Italy Prime Minister Silvio Berlusconi leaves at the end of a meeting in Rome
Italy Prime Minister Silvio Berlusconi leaves at the end of a meeting in Rome October 28, 2011. REUTERS

With Silvio Berlusconi facing the 54th -- and possibly final -- vote of confidence of his coalition in his third term alone, many wonder how the 75-year-old media tycoon has maintained his hold over the Italian public.

With three election victories, from 1994 to 2008, he has dominated the country's political landscape for neary two decades and become the longest-serving prime minister since World War II. Shadowing his political career, the allegations of embezzlement, tax fraud and false accounting brought him on court more than 2,500 times in 106 trials, at a legal cost of 200 million euros.

But neither these accusations nor the latest lascivious reports about his private life ever fully eroded his popularity among the public. His powerful mix of odd behaviour, outspoken speeches, self-confident populism and inappropriate jocularity apparently struck a chord with the Italian working class.

After the devastating earthquake that swept away the historic city of L'Aquila in 2009, for instance, Berlusconi was pictured by every Italian newspaper wearing a red firefighter's helmet and embracing an elderly woman who begged him for help. Every country desperately needs a narrative and a leader. Incarnating a conceited, cheerful but compassionate "man in the street", Berlusconi cast himself as the benevolent father of a nation in need and the embodiment of the Italian dream.

Italian pollster Renato Mannheimer explained: "He has an ability to create a direct rapport with the population. This is an ongoing process and is triumphing at the moment."

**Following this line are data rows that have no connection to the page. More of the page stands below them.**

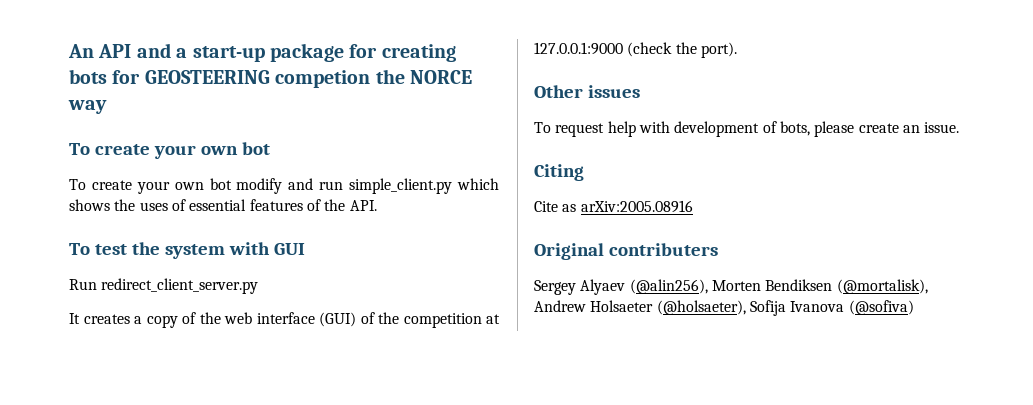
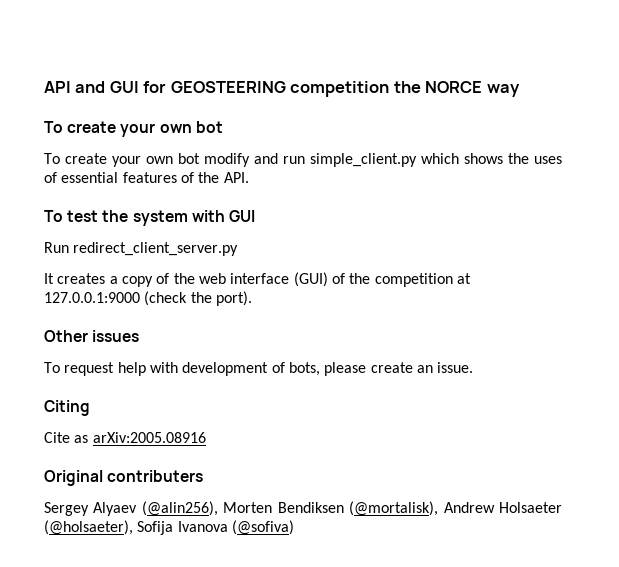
[68,44,94,58] An -> (44, 87) none
[176,43,456,62] [69,69,107,84] a start-up package for creating bots -> [109,81,139,93] GUI
[275,70,371,88] competion -> [290,81,390,97] competition

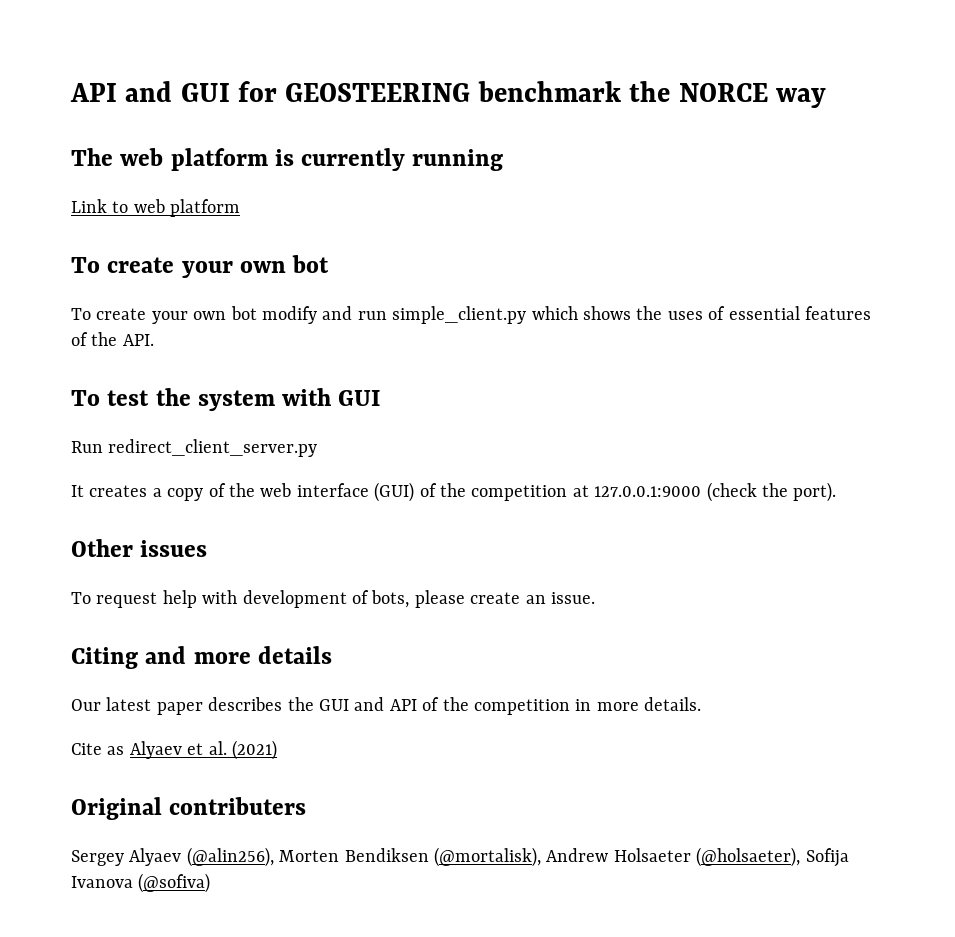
[290,81,390,97] competition -> [477,81,621,102] benchmark
(520, 90) none -> [71,148,504,171] [71,199,241,217] // The web platform is currently running // Link to web platform
[44,432,206,443] // Cite as arXiv:2005.08916 -> [145,646,332,664] [71,697,702,715] [71,740,277,760] and more details // Our latest paper describes the GUI and API of the competition in more details. // Cite as Alyaev et al. (2021)

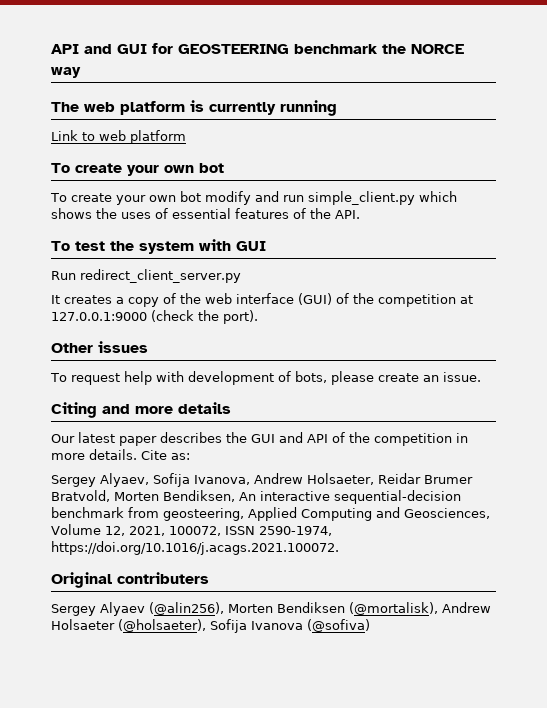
[71,740,277,760] // Cite as Alyaev et al. (2021) -> [141,450,190,460] [51,473,473,487] [51,490,461,504] [51,507,490,521] [51,524,332,536] [51,541,339,555] Cite as: // Sergey Alyaev, Sofija Ivanova, Andrew Holsaeter, Reidar Brumer Bratvold, Morten Bendiksen, An interactive sequential-decision benchmark from geosteering, Applied Computing and Geosciences, Volume 12, 2021, 100072, ISSN 2590-1974, https://doi.org/10.1016/j.acags.2021.100072.

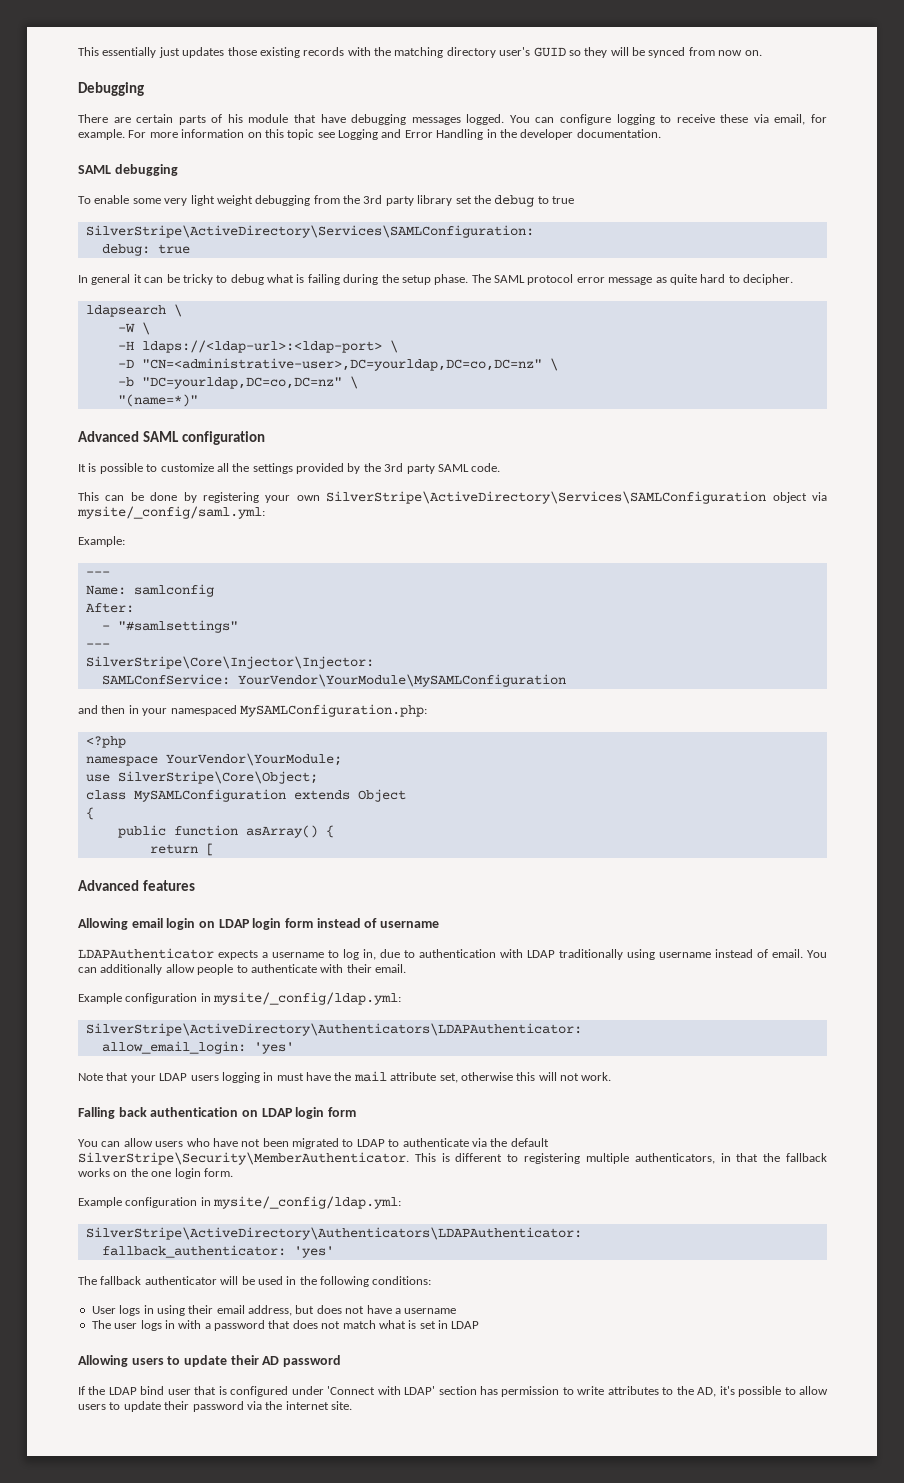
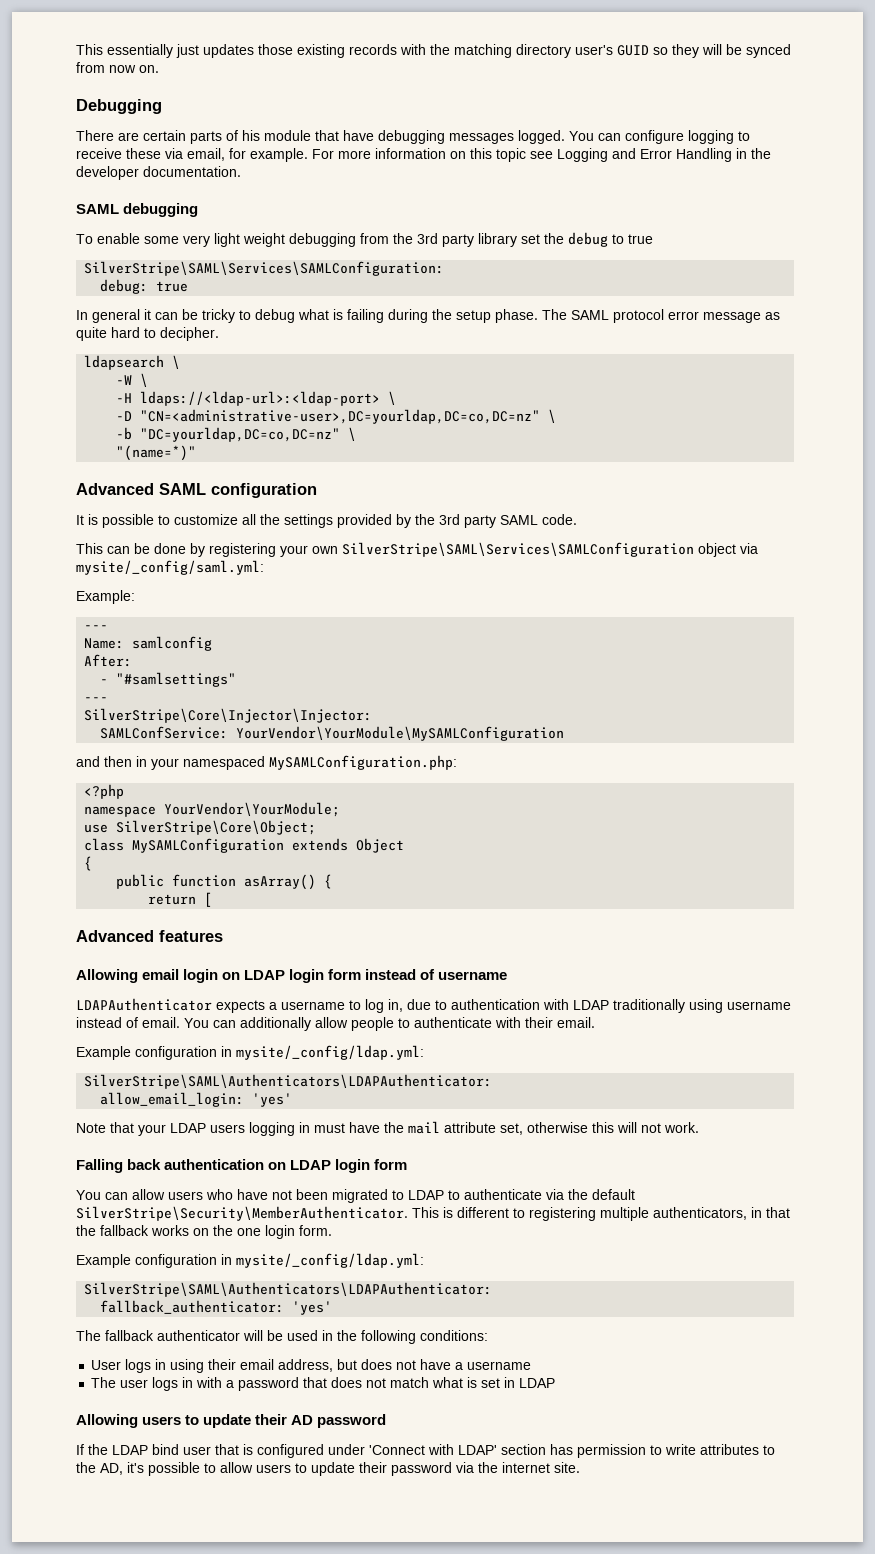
[85,225,534,238] SilverStripe\ActiveDirectory\Services\SAMLConfiguration: -> [84,261,445,276] SilverStripe\SAML\Services\SAMLConfiguration:
[326,491,767,504] SilverStripe\ActiveDirectory\Services\SAMLConfiguration -> [342,542,694,557] SilverStripe\SAML\Services\SAMLConfiguration
[85,1023,582,1036] SilverStripe\ActiveDirectory\Authenticators\LDAPAuthenticator: -> [84,1074,493,1089] SilverStripe\SAML\Authenticators\LDAPAuthenticator:
[85,1227,582,1240] SilverStripe\ActiveDirectory\Authenticators\LDAPAuthenticator: -> [84,1282,493,1297] SilverStripe\SAML\Authenticators\LDAPAuthenticator:

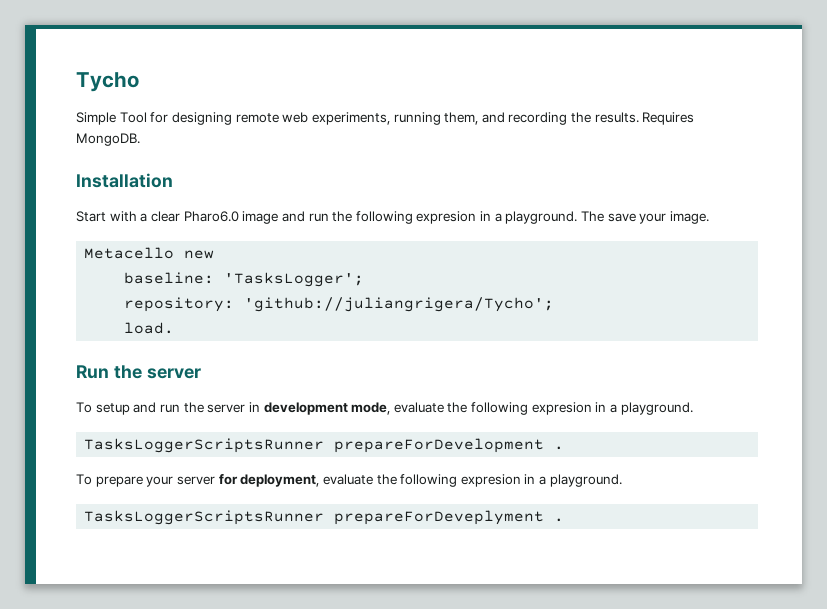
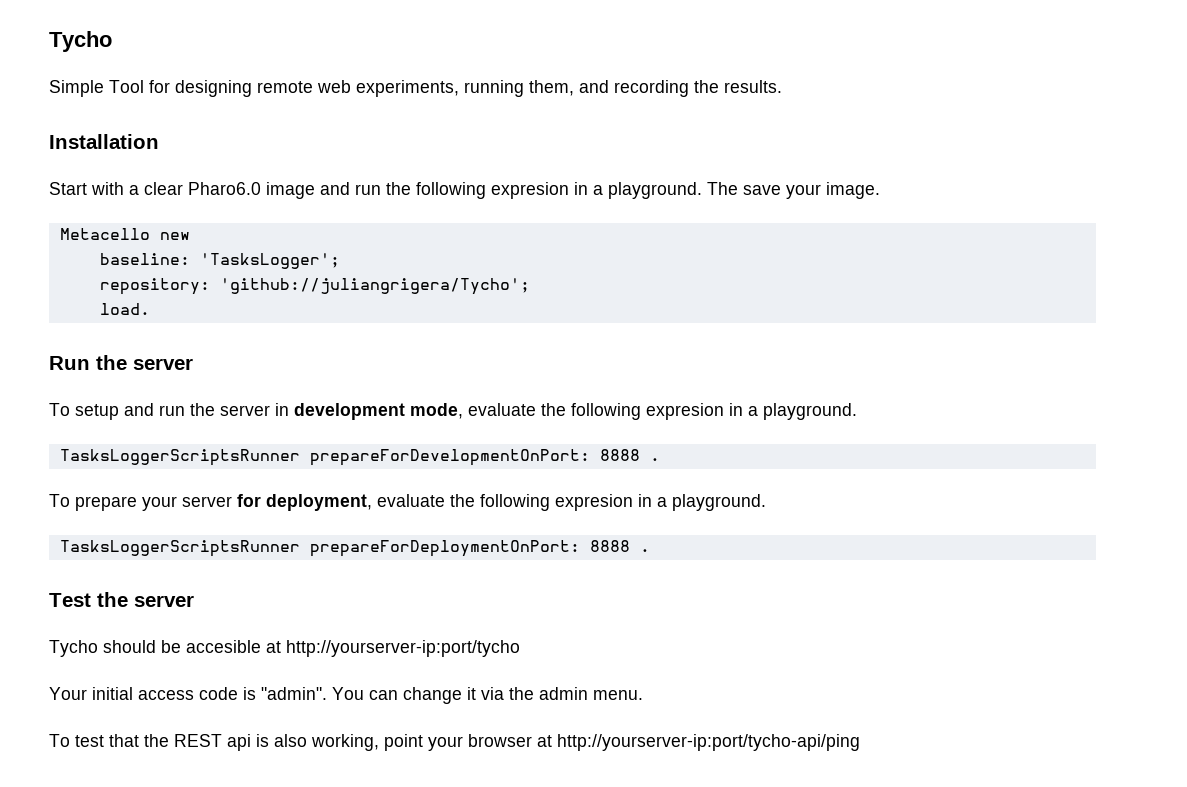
[642,112,695,125] [76,133,140,146] Requires MongoDB. -> (782, 86) none
[334,438,545,453] prepareForDevelopment -> [309,449,640,466] prepareForDevelopmentOnPort: 8888
[334,510,565,525] prepareForDeveplyment . -> [309,540,650,557] [49,592,194,607] [49,640,520,657] [49,687,643,704] [49,734,860,751] prepareForDeploymentOnPort: 8888 . // Test the server // Tycho should be accesible at http://yourserver-ip:port/tycho // Your initial access code is "admin". You can change it via the admin menu. // To test that the REST api is also working, point your browser at http://yourserver-ip:port/tycho-api/ping

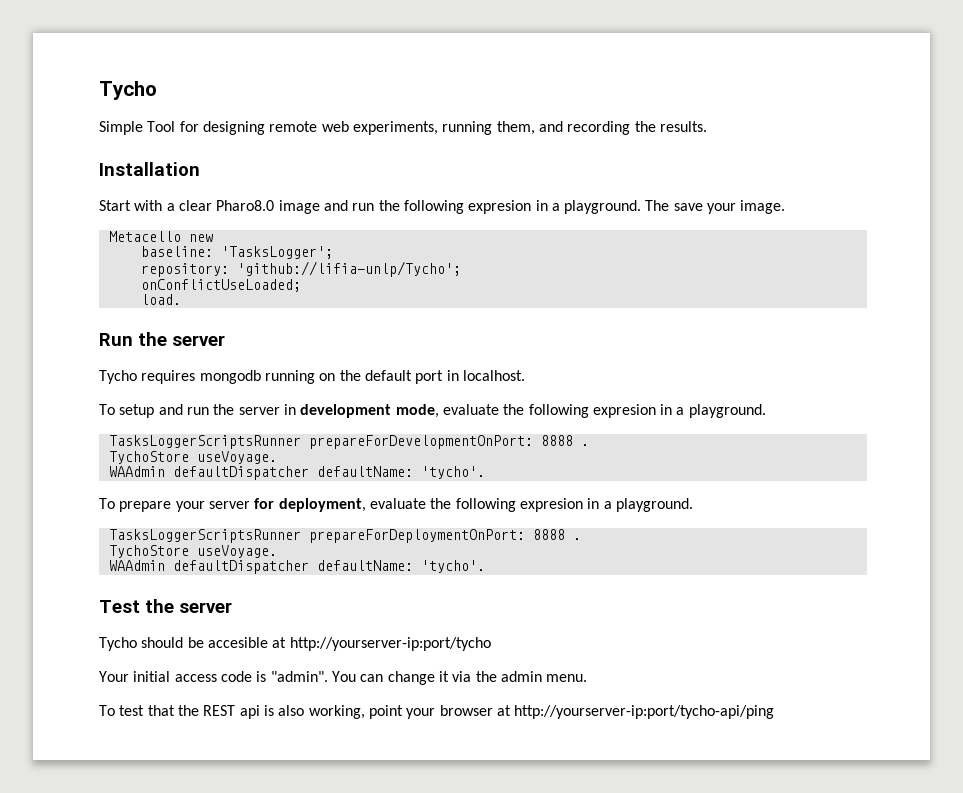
[188,182,261,195] Pharo6.0 -> [216,200,275,211] Pharo8.0
[219,278,530,295] 'github://juliangrigera/Tycho'; -> [236,261,461,277] [140,279,301,292] 'github://lifia-unlp/Tycho'; // onConflictUseLoaded;
(193, 364) none -> [99,370,525,384] // Tycho requires mongodb running on the default port in localhost.
(660, 459) none -> [108,451,277,464] [108,466,485,480] // TychoStore useVoyage. // WAAdmin defaultDispatcher defaultName: 'tycho'.
(650, 550) none -> [108,545,277,558] [108,560,485,574] // TychoStore useVoyage. // WAAdmin defaultDispatcher defaultName: 'tycho'.

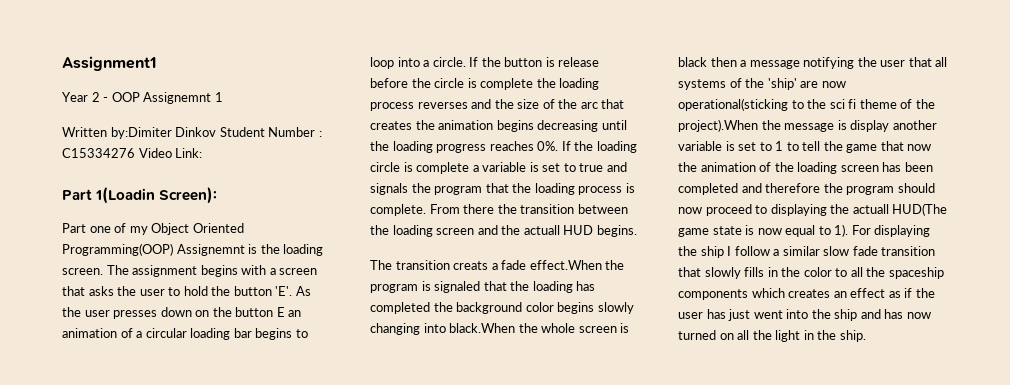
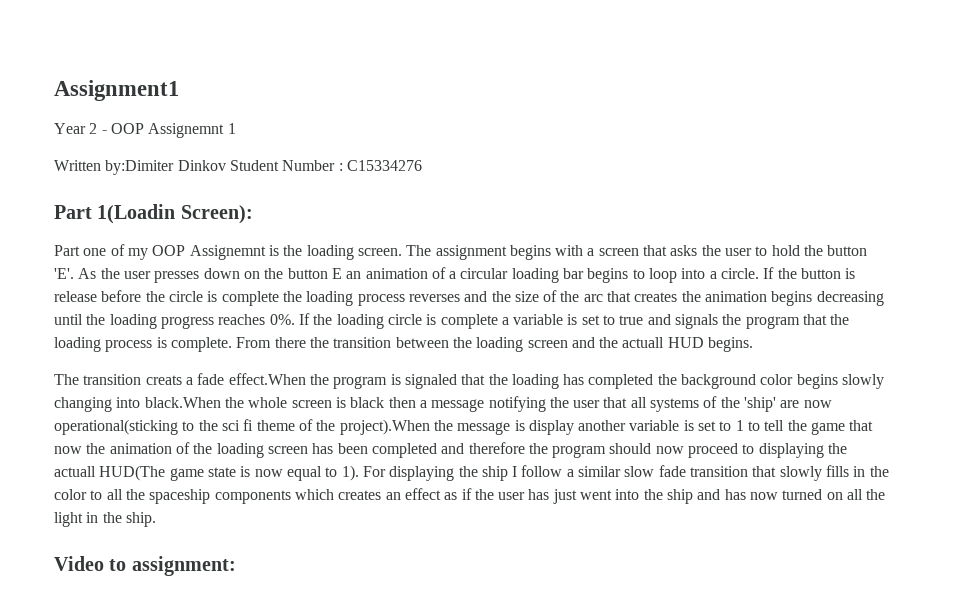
[138,148,203,158] Video Link: -> (422, 165) none
[151,223,244,235] [62,243,173,256] Object Oriented Programming(OOP) -> [152,245,186,256] OOP
(866, 336) none -> [54,556,236,576] // Video to assignment:

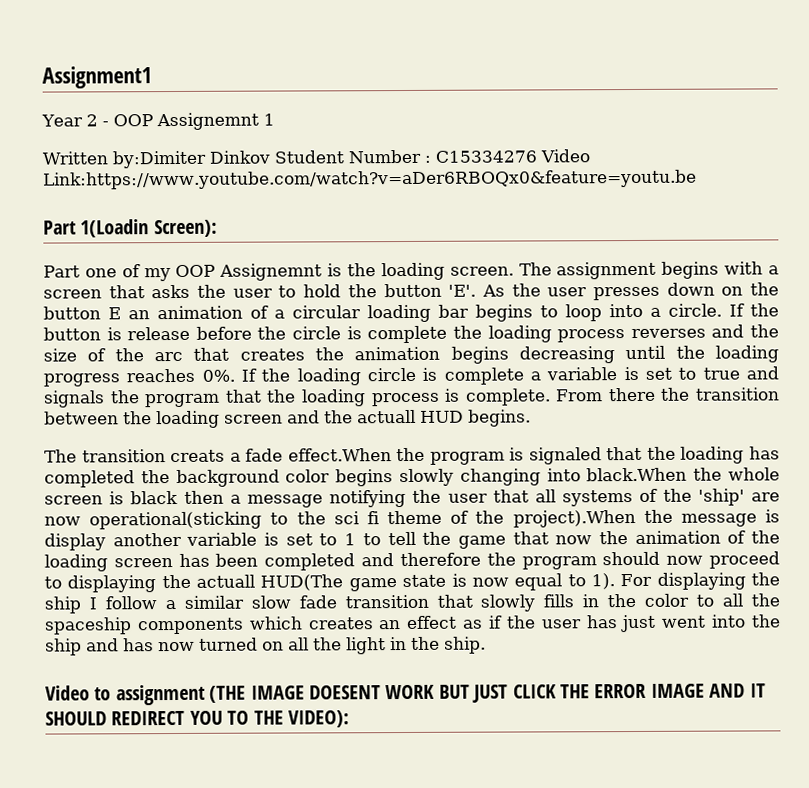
(422, 165) none -> [540,149,590,163] [43,169,697,190] Video Link:https://www.youtube.com/watch?v=aDer6RBOQx0&feature=youtu.be
[131,556,236,576] assignment: -> [115,683,766,706] [45,710,349,728] assignment (THE IMAGE DOESENT WORK BUT JUST CLICK THE ERROR IMAGE AND IT SHOULD REDIRECT YOU TO THE VIDEO):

Starting as a cruise ship crooner in the south of Italy, Berlusconi made a fortune with Edilnord, a construction company that built housing developments on the outskirts of Milan. He began his political career in 1994, when he founded Forza Italia, named after a chant used by AC Milan fans. After the fall of the most influential Communist party in the Western world, Berlusconi appealed to the working class' post-ideological sentiments and desires with the aid of his compelling media empire. According to many experts, Italians who voted for him were already moulded by his television programmes in the 1980s, which displayed - for the first time in a deeply conservative country like Italy - half-naked showgirls and lascivious products of consumerism

Even if his three stints as prime minister were full of promises which came to nothing, Berlusconi exploited the deeply polarised nature of Italian politics and his natural ability as a salesman to hold the country's fate in his hands.

His latest gaffe at the G20 meeting in France last week encapsulates the thought of an Italian Everyman - a cab-driver or a factory worker, perhaps - who faces with unassailable optimism the difficulties of the financial crisis.

"Restaurants are full, it is difficult to reserve a seat on a plane, and holiday resorts during bank holidays are fully booked," Berlusconi said. "If you moved to Italy, I don't think you would sense anything that could resemble a strong crisis. We really are a strong economy. Italians are well-off. "

However, as anti-government daily newspaper La Repubblica said in an editorial, there is a growing percentage of Italians who are disappointed by Berlusconi's failure to deliver promises. Tuesday's vote on the Italian public accounts may prove them right.